Muito interessante o “Brasil do Temer” que foi apresentado no Roda Viva, na TV Cultura. Lembrando que são seis meses e um dia à frente do executivo – o ministério foi nomeado dia 13 de maio de 2016, há seis meses. Há seis meses, o dólar estava 3,52, hoje está 3,40. Há seis meses, o desemprego estava batendo 11%, hoje está em 12%. A bolsa pouco mudou também.

São seis meses e nenhum indicador mudou de forma considerável. A única coisa que de fato mudou é que não se lê mais a palavra “crise” nas capas da mídia tradicional.
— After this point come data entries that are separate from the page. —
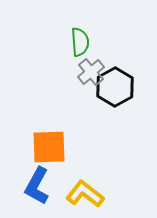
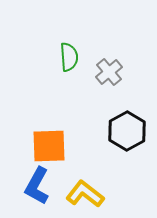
green semicircle: moved 11 px left, 15 px down
gray cross: moved 18 px right
black hexagon: moved 12 px right, 44 px down
orange square: moved 1 px up
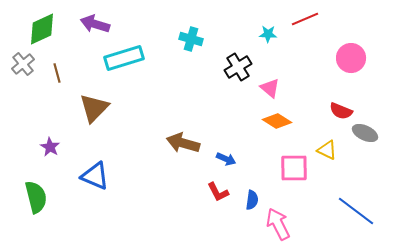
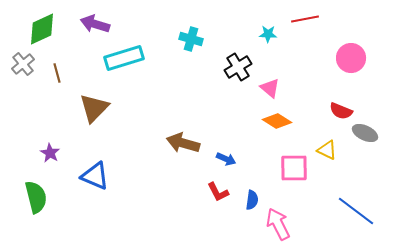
red line: rotated 12 degrees clockwise
purple star: moved 6 px down
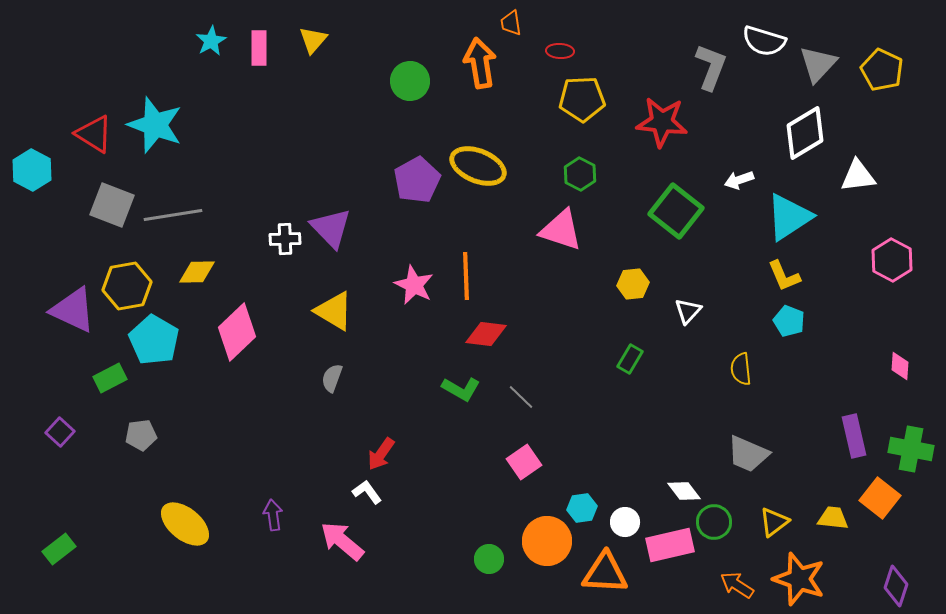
A famosa crise deixou de aparecer, ficou tímida e não faz mais atuação, nem mesmo uma pontinha. A grande mídia e os jornalões resolveram ouvir o conselho de Temer: ‘Não fale em crise, trabalhe’.

No Roda Viva desta segunda, por exemplo, não foi citada a palavra “crise” nenhuma vez.

No primeiro bloco, Michel Temer respondeu à jornalista Eliane Catanhêde dizendo que ele se preocupa, sim, com a saúde e com a educação. Que votou em tempo recorde diversos projetos de lei, como há muito não se votava.

No segundo, teve orgulho de dizer que não se fala mais em CPMF. Que agora, em seu governo, está gastando só o que arrecada e que não é preciso criar mais nenhum tributo.

Ainda no segundo bloco, disse que “admite, mas lamenta” as ocupações nas escolas. E que no seu tempo não era assim. Aproveitou para dizer que fazer a reforma do ensino médio via MP foi uma boa ideia, pois “incendiou o país” e “acendeu o debate“. Belo motivo para editar uma MP de um assunto tão importante!

O programa permaneceu assim durante os próximos blocos, mas nada, absolutamente nada, superou a última pergunta de Ricardo Noblat, no último bloco, nos últimos minutos de programa: “Temer, como você conheceu a Marcela?”

Um jornalista que, em tese, se diz sério, em momento delicado de nossa democracia, pergunta como o presidente conheceu a sua atual esposa.

Poderia ser feita pelo Leão Lobo ou pela Ana Maria Braga, mas foi feita por Ricardo Noblat.